Details Come Out On US Attorneys Withholding Evidence In Aaron Swartz Case
from the more-evidence dept
The key issue is the search of Aaron's laptop. Cambridge police seized the laptop on January 6, 2011. The Secret Service did not obtain a warrant until February 9, 2011, even though it had clearly been involved since before the arrest and was leading the investigation. Swartz's legal team, quite reasonably, argued that the evidence from the laptop should be suppressed due to the massive delay in obtaining the necessary warrant. Heymann hit back that it was the Cambridge Police who had the laptop, so the Secret Service had nothing to do with it until it got the warrant. There was a court hearing about all of this, and Heymann again insisted that the Secret Service had no responsibility until after the warrant.
However, right after that hearing, Heymann apparently approached Swartz's lawyers to reveal a key email from the lead Secret Service agent on the case, Michael Pickett, to Heymann himself. The email had been sent on January 7, 2011 in which he noted that he was "prepared to take custody of the laptop anytime, or whenever you feel is appropriate." In other words, the Secret Service clearly had de facto control over the laptop, directly contrasting Heymann's claims. Furthermore, withholding that bit of evidence, which would have raised serious questions about Heymann's claims to the court, until after the hearing just makes the whole thing even more sketchy.

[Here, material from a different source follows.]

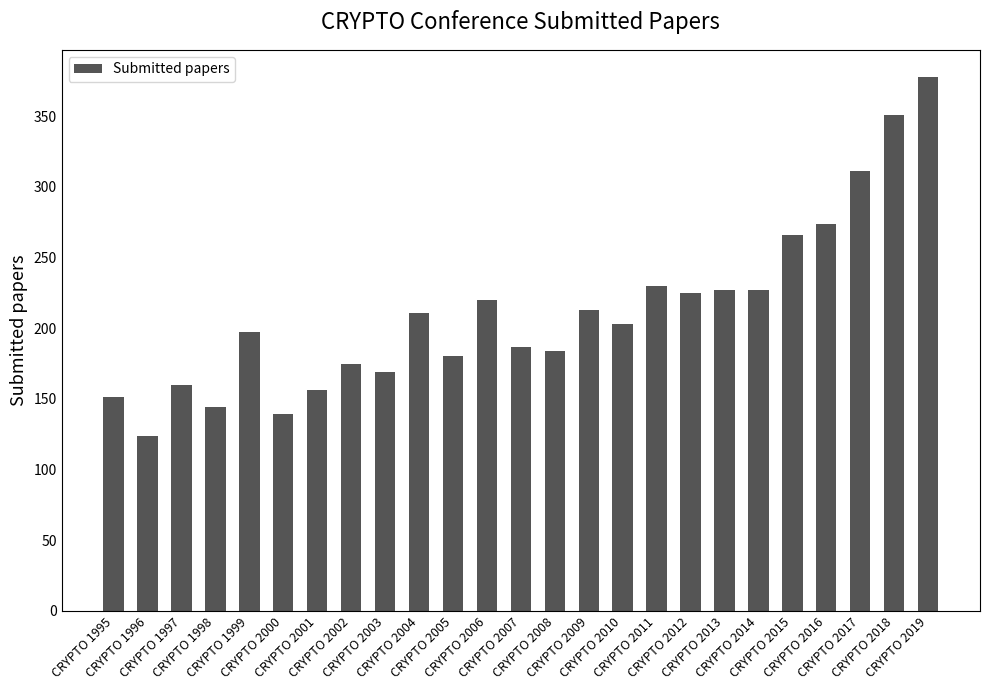

What is the value of the 11th bar from the left?

180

We were surprised to learn of the existence of an email that demonstrated that the Secret Service both had effective control over Mr. Swartz's electronic devices and knew it needed to obtain a search warrant as of January 7, 2011, especially in light of AUSA Heymann's representation that they had neither "seized" nor "possessed" it. The email made clear that the Secret Service had control over these items of evidence and were able to search them whenever AUSA Heymann desired. This evidence contradicted the Government's representation to the Court that federal law enforcement could not be held responsible for the delay between the items' seizure and their search. The email confirmed what we had previously suspected: that AUSA Heymann and Agent Pickett directed and controlled the investigation of Mr. Swartz from the time of Mr. Swartz's arrest on January 6, 2011. The email also confirmed to us for the first time that AUSA Heymann's involvement in the case had commenced very early in the investigation and that Agent Pickett was following AUSA Heymann's orders on the search and seizure issue.Given that, Swartz's legal team questioned if there were more relevant items that had not been turned over when required. A further search by the US Attorney's office apparently found quite a bit.
Meanwhile, on December 21, 2012, AUSA Heymann produced yet another, much larger set of documents relevant to Mr.' Swartz's motion to suppress. This voluminous, disorganized production consisted of hundreds of previously-undisclosed emails, as well as hundreds of other documents, including undisclosed investigative reports, 'photographs, spreadsheets, and screen captures. Many of the newly-disclosed emails and reports further illustrated that the Secret Service was in control of investigating Mr. Swartz, and that Heymann was himself involved in the investigation even before Mr. Swartz was arrested on January 6, 2011.They argue that this was a failure to disclose exculpatory documents, combined with evidence that Heymann appeared to know about but leave out.
Furthermore, the claims of prosecutorial misconduct are bolstered by showing how Heymann and others in the US Attorney's office appear to have abused the plea bargaining process, in that it's not supposed to result in a punishment that is massively different than what would happen via a full trial. Of course, in practice, prosecutors almost always ignore that rule because it gives them a bigger stick when going in to negotiate. Given that it was regular conduct, however, perhaps makes this particular claim a little less certain. Still, it's more evidence of how single-focused the DOJ was on this case.